He is believed to have lived during the late third and early fourth centuries; Jeffrey Cohen puts his birth at 288 and his death at 328.
[1] The son of High Priest Nethanel III, Baba Rabba was probably born in Kiryat Hagga, now Hajjah, Palestine in the West Bank.
[citation needed] In the early common era, Byzantine rule in Palestine experienced periods of religious fanaticism.
Samaritans were generally ambivalent to Jews, and historically their relationship with their sister Israelites was rough, and occasionally hostile.
Uneager to join the various revolts, they were therefore spared of the Romans' wrath, and following the successive defeats of the Jewish rebellions and the progressive extinction of Jews in Palestine, a vacuum opened in the land that the Samaritans, as well as Ghassanid Arabs, were happy to fill.
In the fourth century CE, Baba Rabba, as the son of the high priest, succeeded his father upon the latter's death and became the de facto leader of the Samaritan community.

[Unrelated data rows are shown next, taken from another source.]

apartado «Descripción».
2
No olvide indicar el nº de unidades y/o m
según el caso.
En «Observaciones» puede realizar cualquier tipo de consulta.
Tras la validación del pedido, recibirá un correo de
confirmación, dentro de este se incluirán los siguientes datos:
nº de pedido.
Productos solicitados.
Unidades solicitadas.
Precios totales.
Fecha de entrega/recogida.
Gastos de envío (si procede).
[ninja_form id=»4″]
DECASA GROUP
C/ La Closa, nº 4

He divided Samarian lands into districts, which he then awarded to aristocratic families, executed several reforms, installed state institutions, and codified much of the liturgy Samaritans continue to use today.

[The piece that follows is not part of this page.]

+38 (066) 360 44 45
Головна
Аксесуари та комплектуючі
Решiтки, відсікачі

And it came to pass, when they had made an end of speaking in the house of Egypt, that the children of Ephraim revolted against the king and his officials, and that they began to serve their gods openly and without mercy; And Baba and his brethren stood up with all the seven ministers and commissioners with their men and their heroes and stood against them and made them a great slain and the rest fled to their souls, and let there be peace in Samaria and her daughters!
In light of these uprisings, the Samaritans and their religion were placed under a harsh scrutiny which they had long eluded, in essence becoming "outlawed."
[citation needed] According to Yitzhak Magen[4] the tradition surrounding Baba Rabba should be seen as an allusion to the "religious renaissance" of the Samaritan community in the 4th century.